Published by under oppskrifter,Ukategorisert

Lentils are a great ! I never ate them during childhood, except maybe once or twice while visiting my grandmother, but my mother would never make them for dinner. Not until I moved into my own place and I started cooking – I mean really COOKING things from scratch, reading food blogs, try to learn everything there is about good food – I stumbled over the wonderfully diverse group of legumes called lentils. They are cheap, you can always have them in your pantry since they’re dried, they’re full of stuff thats good for you, they’re a healthy alternative to potatoes/pasta/bread and other starchy food, and they don’t take a long time to cook!  – They contain dieatry fiber, lots of different aminoacids (proteins), minerals and folate – need I say more?  The only thing you have to do is to rince them in cold water a couple of times, and pick out un-purities like small pebbles before you start cooking.

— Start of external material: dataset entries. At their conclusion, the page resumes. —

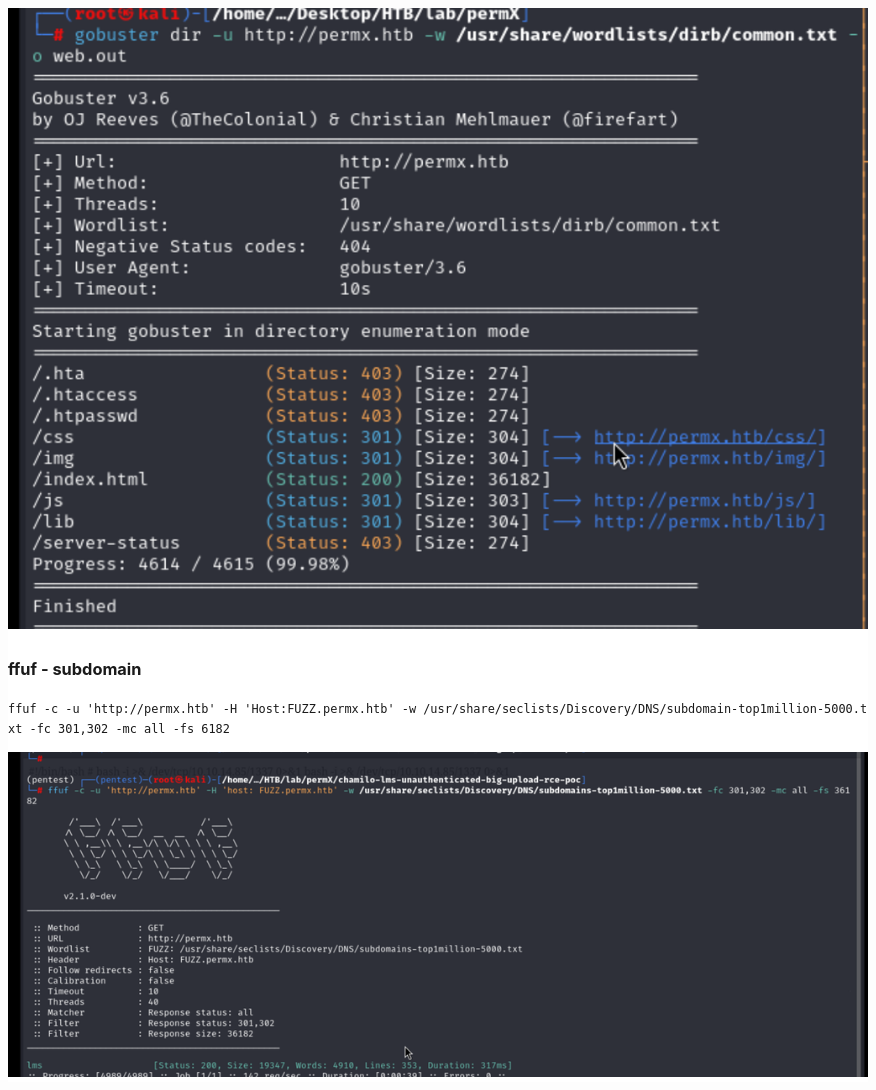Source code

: ![](./IMG/3.png)

### ffuf - subdomain 

```
ffuf -c -u 'http://permx.htb' -H 'Host:FUZZ.permx.htb' -w /usr/share/seclists/Discovery/DNS/subdomain-top1million-5000.txt -fc 301,302 -mc all -fs 6182
```

![](./IMG/4.png)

There’s a huuge variety of lentils out there, but I especially like the green puy lentils, the small red ones, and the yellow split lentils.

File:3 types of lentil.jpg

Read more about lentils on Wikipedia

I especially like to use lentils in Indian curries, but I’ve also mashed them up for use in veggie burgers, in soups, in salads with a nice vinaigrette or in a stew, like this one: It started out like a soup, but then I just added all the lentils I had in my pantry since I had like three different kinds of jars that were getting empty, and the soup got thick, mushy and stewey. The following days I would alternate between reheating the leftovers for a warm lunch, or eating it cold, like a spread on thick slices of bread, with some extra roasted onions on top – yummy! Lentils keep well in the fridge for at least a couple of days in a thight container.

Multi-purpose lentil stew/soup/spread

Approximately:

- 1-2 tbs of red curry paste

- 1-2 tsp hot madras curry powder

- 2 big carrots, peeled and sliced into half-moons

- 2 big yellow onions, diced into small pieces

- 1 big sweet potato, peeled and diced into small cubes

- 2 medium big potatoes, peeled and diced into small cubes

- 1/4 of a medium-small cabbage head, sliced into strips, then squares

- 1 – 2 cups of brown  lentils (also called puy lentils)

- 1/2 cup yellow lentils

-1 big red capsicum

- 2 cans of chopped tomatoes

- 1 can of coconutcream (I would’ve used 2, but forgot to buy more)

- enough chicken-/vegetable stock to cover the vegetables and lentils after you’ve added the tomatoes and coconutmilk.

I had to divide the stuff among two casserolles and ended up with huge amounts of food, so about half of this would be enough for 4 people, I think. I let everything simmer and bubble for at least an hour, adjusting with some water to avoid the stew from getting too dry.